What am I doing wrong? One can get into a situation where rewrite is applicable via
destruct n.
(* n = 0 *)
reflexivity.
(* n > 0 *)
rewrite s_ext_eq_t.
reflexivity.
Qed.
but in the actual situation I am facing, several such destructs would be necessary, and I wonder whether rewrite or a variant of it is able to do this automatically.
Addendum The above situation naturally occurs when proving that a function defined via well-founded recursion has the desired fixed point property:
Suppose A: Type and that R: A -> A -> Prop is a well-founded relation, i.e. we have Rwf: well_founded R. Then, given a type family P: A -> Type we may construct a section
Fix : forall (x : A), P a
through recursion over R, with the recursion step given as a function
F : forall x:A, (forall y:A, R y x -> P y) -> P x
See https://coq.inria.fr/library/Coq.Init.Wf.html However, to show that Fix indeed has the fixed point property
forall (x : A), Fix x = F (fun (y:A) _ => Fix y)`
we need to provide a witness
F_ext : forall (x:A) (f g:forall y:A, R y x -> P y),
(forall (y:A) (p:R y x), f y p = g y p) -> F f = F g.
i.e. we have to show that F does not use anything else from the given f: forall y:A, R y x -> P y but its values. Of course, in any concrete situation, this should be trivial to verify, but when one tries to prove it, one runs into a situation a minimal example of which I have presented above: One is facing a huge equality of two copies of the code for the recursion step, one time with f and another time with g. Your assumption tells that f and g are extensionally equal, so one should be able to rewrite them. However, in the code for the recursion step, there might be a large number of pattern matchings and new variables that doesn't make sense in the local context, hence it would be (unnecessarily?) quite tedious to destruct dozens of times before being allowed to apply rewrite.

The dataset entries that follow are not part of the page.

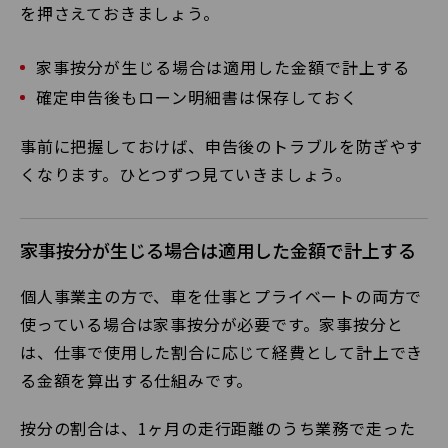
を押さえておきましょう。
家事按分が生じる場合は適用した金額で計上する
確定申告後もローン明細書は保存しておく
事前に把握しておけば、申告後のトラブルを防ぎやす
くなります。ひとつずつ見ていきましょう。
家事按分が生じる場合は適用した金額で計上する
個人事業主の方で、車を仕事とプライベートの両方で
使っている場合は家事按分が必要です。家事按分と
は、仕事で使用した割合に応じて経費として計上でき
る金額を算出する仕組みです。
按分の割合は、1ヶ月の走行距離のうち業務で走った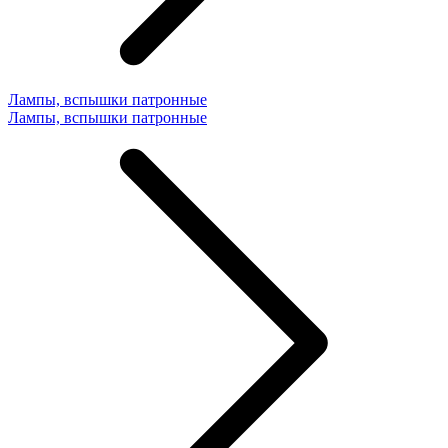
Лампы, вспышки патронные
Лампы, вспышки патронные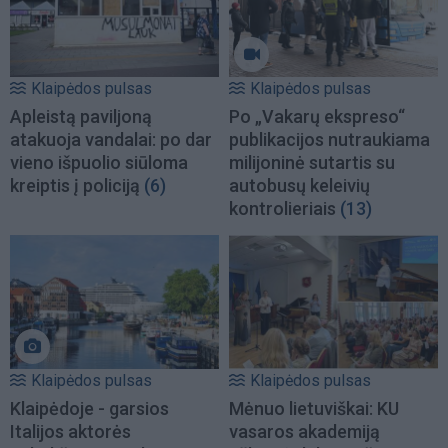
Klaipėdos pulsas
Klaipėdos pulsas
Apleistą paviljoną
Po „Vakarų ekspreso“
atakuoja vandalai: po dar
publikacijos nutraukiama
vieno išpuolio siūloma
milijoninė sutartis su
kreiptis į policiją
(6)
autobusų keleivių
kontrolieriais
(13)
Klaipėdos pulsas
Klaipėdos pulsas
Klaipėdoje - garsios
Mėnuo lietuviškai: KU
Italijos aktorės
vasaros akademiją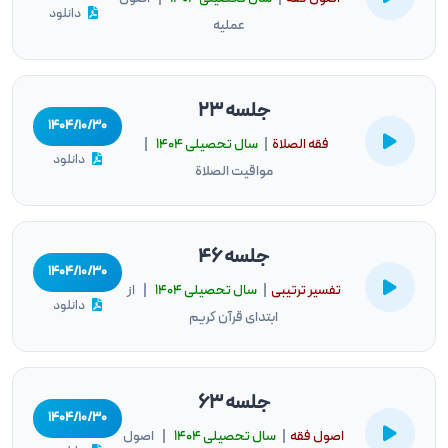
دانلود
عملیه
جلسه 23
۱۴۰۴/۱۰/۳۰
فقه الصلاة
|
سال تحصيلى ۱۴۰۴
|
دانلود
مواقیت الصلاة
جلسه 46
۱۴۰۴/۱۰/۳۰
تفسیر ترتیبی
|
سال تحصيلى ۱۴۰۴
| از
دانلود
ابتدای قرآن کریم
جلسه 63
۱۴۰۴/۱۰/۳۰
اصول فقه
|
سال تحصيلى ۱۴۰۴
| اصول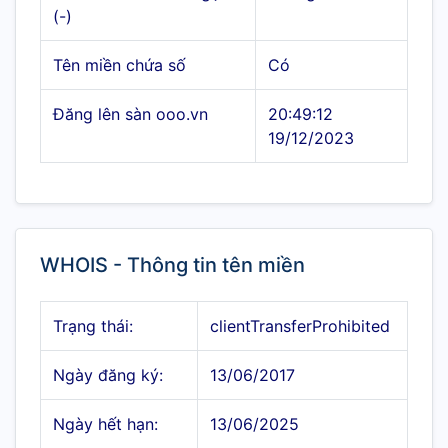
(-)
Tên miền chứa số
Có
Đăng lên sàn ooo.vn
20:49:12
19/12/2023
WHOIS - Thông tin tên miền
Trạng thái:
clientTransferProhibited
Ngày đăng ký:
13/06/2017
Ngày hết hạn:
13/06/2025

As mentioned in a comment above, it is not possible to perform the rewrite directly on the branch of the match statement, because np is not in scope in the top-level environment. As far as Coq's theory is concerned, a proof of your statement will have to destruct n at some point.

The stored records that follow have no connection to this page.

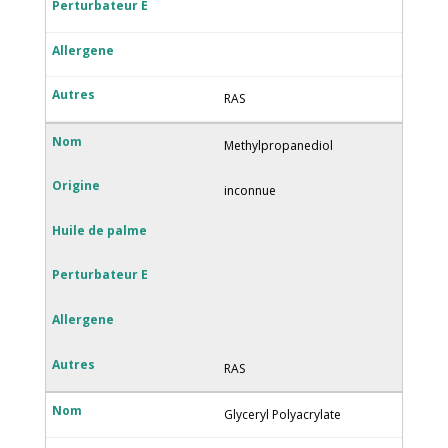
RAS
Methylpropanediol
inconnue
RAS
Glyceryl Polyacrylate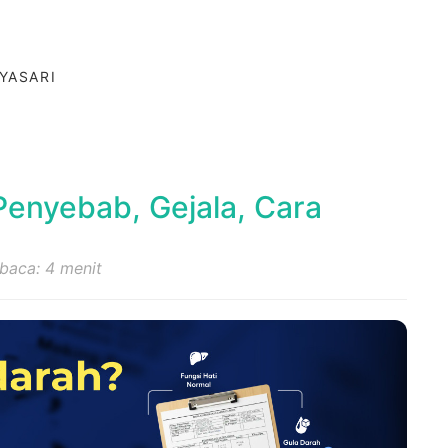
YASARI
Penyebab, Gejala, Cara
baca: 4 menit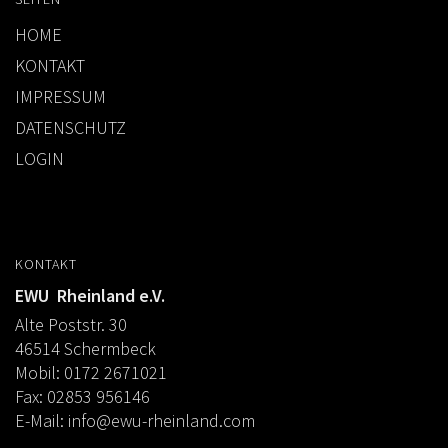
AUSBILDUNG
HOME
KONTAKT
WESTERNREITEN
IMPRESSUM
TRAINERAUSBILDUNG
DATENSCHUTZ
WESTERN-REITABZEICHEN
LOGIN
AUSBILDUNG TURNIERFACHLEUTE
TERMINE
KONTAKT
TURNIERE
EWU Rheinland e.V.
APO KURSE
Alte Poststr. 30
46514 Schermbeck
KURSE
Mobil: 0172 2671021
JUGEND
Fax: 02853 956146
E-Mail:
info@ewu-rheinland.com
BREITENSPORT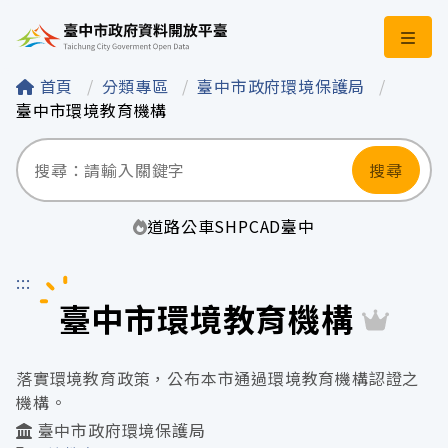
臺中市政府資料開
首頁
分類專區
臺中市政府環境保護局
臺中市環境教育機構
搜尋
道路
公車
SHP
CAD
臺中
:::
臺中市環境教育機構
落實環境教育政策，公布本市通過環境教育機構認證之
機構。
臺中市政府環境保護局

Although I am not aware of any tactics for automating this kind of problem, it is not too hard to come up with some custom ltac code for solving your problem without too much pain:
Ltac solve_eq :=
try reflexivity;
match goal with
| |- match ?x with _ => _ end
= match ?x with _ => _ end =>
destruct x; auto
end.
Goal forall (n : nat), dummy_s n = dummy_t n.
Proof.
intro n. unfold dummy_s. unfold dummy_t.
solve_eq.
Qed.
If your extensional equality results are hypotheses that appear in your context, then solve_eq should be able to solve many goals of this shape; if not, you might have to add extra lemmas to your hint database.